La méthode de sélection. Certains fonds retiennent les entreprises dont une part significative du chiffre d'affaires vient réellement du thème. D'autres se contentent d'un lien déclaratif, et se retrouvent avec des sociétés dont l'activité principale n'a rien à voir. La différence est écrite dans le document d'information, en général en une phrase.

Quel montant, et sur quelle durée ?

Une exposition thématique est un complément, jamais un socle. Elle se dimensionne à l'avance, en pourcentage du portefeuille, et ce pourcentage s'écrit avant l'achat.

La bonne façon de fixer ce chiffre n'est pas d'estimer le potentiel. C'est de se demander ce qu'une baisse de moitié de cette poche changerait à votre situation. Si la réponse est « rien de grave », le montant est correct. Si elle vous fait hésiter, il est trop élevé. Cette logique de dosage se retrouve dans la construction du portefeuille des trentenaires et quadragénaires.
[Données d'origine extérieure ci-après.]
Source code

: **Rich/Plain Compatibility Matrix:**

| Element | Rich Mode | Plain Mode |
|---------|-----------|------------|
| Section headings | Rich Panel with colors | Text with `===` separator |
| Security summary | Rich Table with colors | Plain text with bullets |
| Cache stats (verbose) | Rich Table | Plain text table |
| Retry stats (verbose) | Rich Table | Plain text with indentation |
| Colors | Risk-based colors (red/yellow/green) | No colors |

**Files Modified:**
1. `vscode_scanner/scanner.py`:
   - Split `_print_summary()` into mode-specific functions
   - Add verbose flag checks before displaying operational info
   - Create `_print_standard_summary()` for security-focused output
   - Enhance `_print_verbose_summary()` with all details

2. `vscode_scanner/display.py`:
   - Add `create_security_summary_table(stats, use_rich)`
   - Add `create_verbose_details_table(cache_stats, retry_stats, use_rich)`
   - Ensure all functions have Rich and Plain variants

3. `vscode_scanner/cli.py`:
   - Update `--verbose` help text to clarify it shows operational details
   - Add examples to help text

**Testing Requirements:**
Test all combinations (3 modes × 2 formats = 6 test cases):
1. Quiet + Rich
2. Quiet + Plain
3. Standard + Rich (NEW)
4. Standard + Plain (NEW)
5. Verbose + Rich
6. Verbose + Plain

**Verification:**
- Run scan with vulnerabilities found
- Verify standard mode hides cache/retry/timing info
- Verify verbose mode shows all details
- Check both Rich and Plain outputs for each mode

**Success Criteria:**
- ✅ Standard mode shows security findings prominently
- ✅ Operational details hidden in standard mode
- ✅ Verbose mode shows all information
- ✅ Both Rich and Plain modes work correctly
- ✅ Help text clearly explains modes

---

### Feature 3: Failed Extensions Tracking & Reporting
Sur la durée, deux points : un thème d'investissement se juge en années, pas en trimestres, et l'entrée progressive évite de faire dépendre le résultat d'une seule date. Un versement échelonné ne protège d'aucune baisse, mais il supprime la question du moment d'entrée, qui est la première source d'hésitation et d'erreurs.

Qu'est-ce qui ferait dérailler le thème ?

Le scénario le plus souvent évoqué est celui d'une déception technologique. Ce n'est probablement pas le plus probable.

Trois autres mécanismes méritent d'être surveillés, parce qu'ils touchent les comptes avant de toucher les usages. Le premier est un ralentissement des dépenses d'investissement des grands acteurs : la chaîne haute vit de ces budgets, et ils se révisent vite. Le deuxième est une contrainte physique — capacité électrique, délais de raccordement, disponibilité des terrains — qui décale des projets sans rien remettre en cause sur le fond. Le troisième est une évolution réglementaire, sur les données ou sur l'usage des systèmes, dont l'effet varie fortement d'un étage à l'autre.

Aucun de ces éléments ne prédit une baisse. Ils indiquent où regarder pour comprendre ce qui se passe, plutôt que de découvrir le mouvement dans les commentaires trois semaines plus tard.

Les valorisations de plusieurs de ces sociétés intègrent déjà des attentes de croissance importantes. Un investissement en actions n'offre aucune garantie sur le capital engagé, qui peut diminuer.